◆ **Document segment**
This page was created by Collin Hardwick.
Author's Statement
Nazua Idris
MA, Literary Studies
Department of English, Washington State University
In Culture and Imperialism, Edward Said argues how 19th century British canonical authors have isolated the historical spaces of British Imperialism from their novels, although the fiction and colonial history are closely connected and cites Jane Austen’s Mansfield Park as an example. As a die-hard Austen fan, who has never reflected beyond the beautiful descriptions of luxurious country life (depicted in Mansfield Park and re-created in the 1983 BBC television adaptation of this novel), my encounter with Said's argument was not an easy one. When I first read Said’s book in my undergraduate literary theory course, it worked as an eye-opener as I realized how the history of slavery and colonization has been silenced in British canonical narratives, and how this silencing is perpetuated by the subsequent adaptations (television, film, theatrical, and other media) of those works that keep the stories alive, while continue to erase their historical landscapes. The major adaptations of Mansfield Park (the 1983 BBC adaptation and Iain B. MacDonald’s 2007 adaptation) disregard the novel's integral connection with the history of British plantation colonies and the Transatlantic Slave Trade. Only Patricia Rozema infuses some of these historical incidents in her film adaptation of Mansfield Park; however, in her version, the history of slave oppression still lies in the background and the wonderful love story of Fanny Price and Edward Bertram remains the central concern of the film.

◆ **Check your understanding**
(1) List every adaptation of Mansfield Park that the author's statement mentions.
(2) Write the next part of the author's statement on Mansfield Park and its adaptations, picking up after its last sentence.

Collected data entries:

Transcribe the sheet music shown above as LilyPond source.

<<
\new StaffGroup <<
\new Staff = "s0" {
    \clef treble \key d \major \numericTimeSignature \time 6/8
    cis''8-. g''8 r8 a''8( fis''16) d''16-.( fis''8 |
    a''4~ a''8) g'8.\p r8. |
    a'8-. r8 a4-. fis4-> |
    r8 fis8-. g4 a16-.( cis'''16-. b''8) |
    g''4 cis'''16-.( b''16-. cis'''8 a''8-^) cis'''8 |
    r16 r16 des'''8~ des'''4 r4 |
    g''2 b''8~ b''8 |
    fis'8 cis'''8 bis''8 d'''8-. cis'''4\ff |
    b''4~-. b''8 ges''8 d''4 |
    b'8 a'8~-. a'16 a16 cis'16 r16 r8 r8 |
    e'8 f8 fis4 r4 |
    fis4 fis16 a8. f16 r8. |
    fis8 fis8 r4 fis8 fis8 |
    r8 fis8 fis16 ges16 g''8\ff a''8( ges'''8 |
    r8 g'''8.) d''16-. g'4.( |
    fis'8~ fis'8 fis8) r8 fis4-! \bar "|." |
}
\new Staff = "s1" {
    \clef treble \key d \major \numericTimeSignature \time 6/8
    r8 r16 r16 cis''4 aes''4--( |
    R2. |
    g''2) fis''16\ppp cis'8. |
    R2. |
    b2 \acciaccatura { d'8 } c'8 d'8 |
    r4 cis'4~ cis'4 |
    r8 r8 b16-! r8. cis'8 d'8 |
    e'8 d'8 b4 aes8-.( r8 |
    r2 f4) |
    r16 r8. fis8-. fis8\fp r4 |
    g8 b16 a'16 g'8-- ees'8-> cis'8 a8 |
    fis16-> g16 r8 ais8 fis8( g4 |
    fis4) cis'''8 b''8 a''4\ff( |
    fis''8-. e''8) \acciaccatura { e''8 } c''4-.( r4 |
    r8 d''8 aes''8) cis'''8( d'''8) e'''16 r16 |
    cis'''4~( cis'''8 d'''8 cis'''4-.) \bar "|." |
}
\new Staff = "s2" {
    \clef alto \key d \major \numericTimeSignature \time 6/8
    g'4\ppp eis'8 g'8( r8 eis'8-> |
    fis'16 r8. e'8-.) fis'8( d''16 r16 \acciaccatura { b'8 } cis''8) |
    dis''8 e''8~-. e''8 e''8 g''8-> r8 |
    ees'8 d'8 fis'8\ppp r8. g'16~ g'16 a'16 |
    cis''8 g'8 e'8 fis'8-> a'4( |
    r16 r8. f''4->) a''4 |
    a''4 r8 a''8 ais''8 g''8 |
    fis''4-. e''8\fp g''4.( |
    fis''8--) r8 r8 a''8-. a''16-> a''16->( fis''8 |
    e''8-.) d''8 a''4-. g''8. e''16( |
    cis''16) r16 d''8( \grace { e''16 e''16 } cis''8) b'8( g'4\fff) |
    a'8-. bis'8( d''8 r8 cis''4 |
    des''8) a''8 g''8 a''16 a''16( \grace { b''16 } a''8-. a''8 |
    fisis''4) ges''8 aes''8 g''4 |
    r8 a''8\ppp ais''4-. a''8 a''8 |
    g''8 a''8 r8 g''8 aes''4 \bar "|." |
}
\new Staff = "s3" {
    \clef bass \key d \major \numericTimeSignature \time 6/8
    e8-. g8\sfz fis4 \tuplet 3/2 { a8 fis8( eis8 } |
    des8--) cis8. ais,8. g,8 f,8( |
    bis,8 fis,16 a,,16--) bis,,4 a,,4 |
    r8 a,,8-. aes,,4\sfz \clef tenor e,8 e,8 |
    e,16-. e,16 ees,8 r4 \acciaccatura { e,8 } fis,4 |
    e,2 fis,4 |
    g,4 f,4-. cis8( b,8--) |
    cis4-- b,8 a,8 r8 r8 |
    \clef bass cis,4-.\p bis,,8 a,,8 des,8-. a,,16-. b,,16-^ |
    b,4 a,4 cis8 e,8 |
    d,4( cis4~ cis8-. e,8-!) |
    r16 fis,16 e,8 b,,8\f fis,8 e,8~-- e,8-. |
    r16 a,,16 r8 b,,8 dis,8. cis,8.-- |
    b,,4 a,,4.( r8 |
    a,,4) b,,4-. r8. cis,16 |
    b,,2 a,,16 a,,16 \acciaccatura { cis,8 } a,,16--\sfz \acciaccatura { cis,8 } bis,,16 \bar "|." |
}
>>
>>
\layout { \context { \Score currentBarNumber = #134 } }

◆ **Answers to each task**
(1)
- The 1983 BBC television adaptation
- Iain B. MacDonald's 2007 adaptation
- Patricia Rozema's film adaptation

(2)
Intrigued by Edward Said’s reading of Mansfield Park, I decided to design a Scalar edition of this novel. For this edition, I decided to annotate selected chapters from Mansfield Park with the history of British plantation in Antigua and the Transatlantic Slave Trade. I was inspired by various digital projects, including Slavery’s Ephemera: The Contemporary Life of the Antebellum Plantation, Maps of Colonial Massacre, and Mapping Indigenous LA: Challenging Structures through Spatial Narrative. These projects exemplify how digital tools can be used to create alternative ways of re-framing history through immersive visual experience. In doing so, they create counter-narratives that challenge the representation of colonial history in dominant narratives.
Through my project Re-Mapping Mansfield Park, I want to engage the audience in an immersive experience of reading Mansfield Park in relation to the history of British slave-trade and British imperialism. This project creates a decolonial lens of studying Mansfield Park in a number of ways. First, this project re-centralizes the marginalized colonial history of the text. Second, it presents the novel from the perspective of the colonized other and visually illustrates the juxtaposition between the idyllic life of British country mansion and the horrors of slave oppression in plantation colonies that paid for the luxury and comfort of the plantation owners’ families in England. Finally, and more importantly, this project prioritizes visual content over linguistic content to make the scholarly conversations about the erasure and misrepresentation of colonial history more accessible to general readers.